- **REQUEST**: Can you write out the data below exactly as given, line for line, leaving out the pictures?

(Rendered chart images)
"""

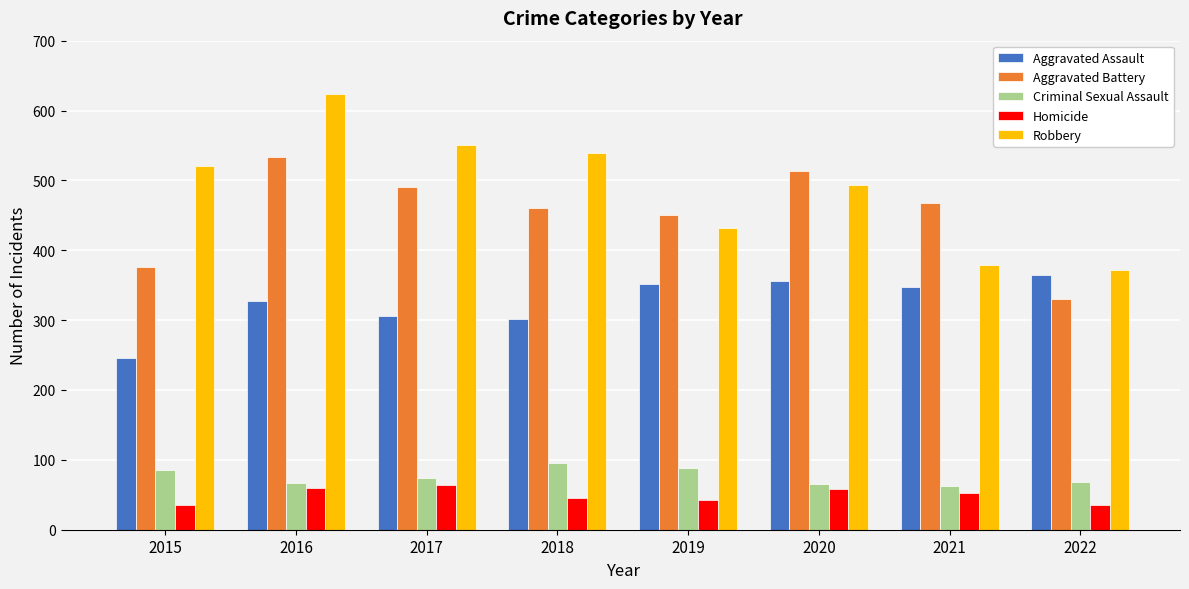

Is it true that Aggravated Battery equals 533 at 2016?

True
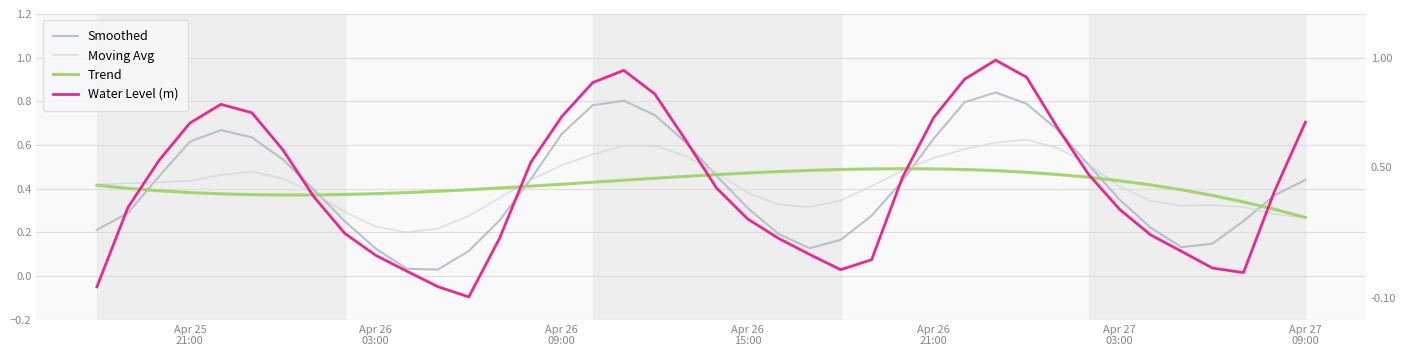

What is the value of the Trend point at the 33rd from the left?

0.5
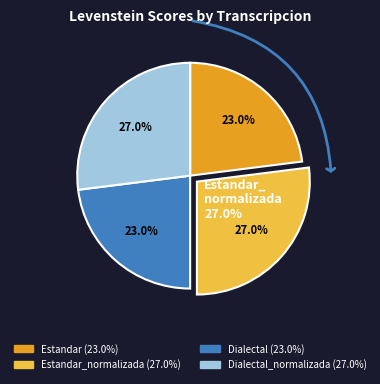

Is there a majority slice in this chart?

No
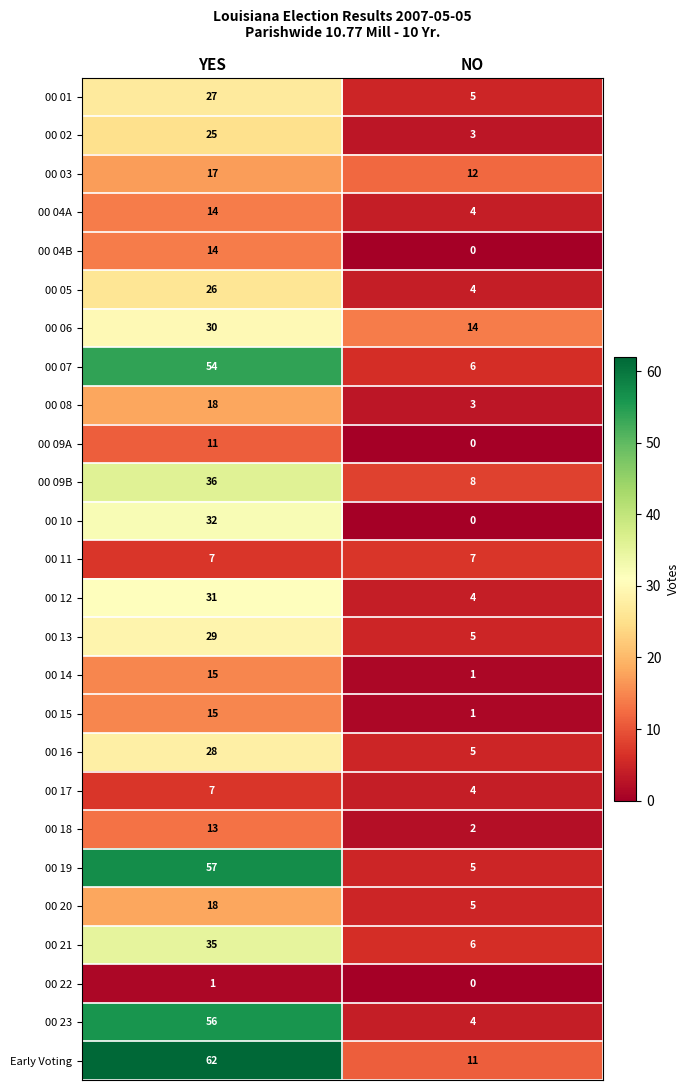

True or false: 00 09A has a value of 0 at NO.

True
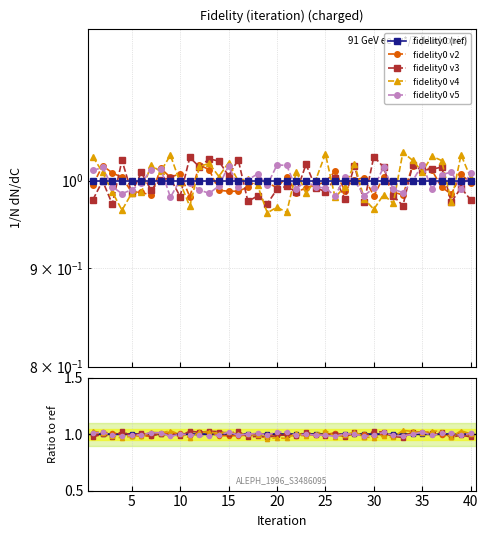

What is the maximum value shown in the chart?

1.0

"""

- **RESPONSE TO THIS TASK**:
Is it true that Aggravated Battery equals 533 at 2016?

True

What is the value of the Trend point at the 33rd from the left?

0.5

Is there a majority slice in this chart?

No

True or false: 00 09A has a value of 0 at NO.

True

What is the maximum value shown in the chart?

1.0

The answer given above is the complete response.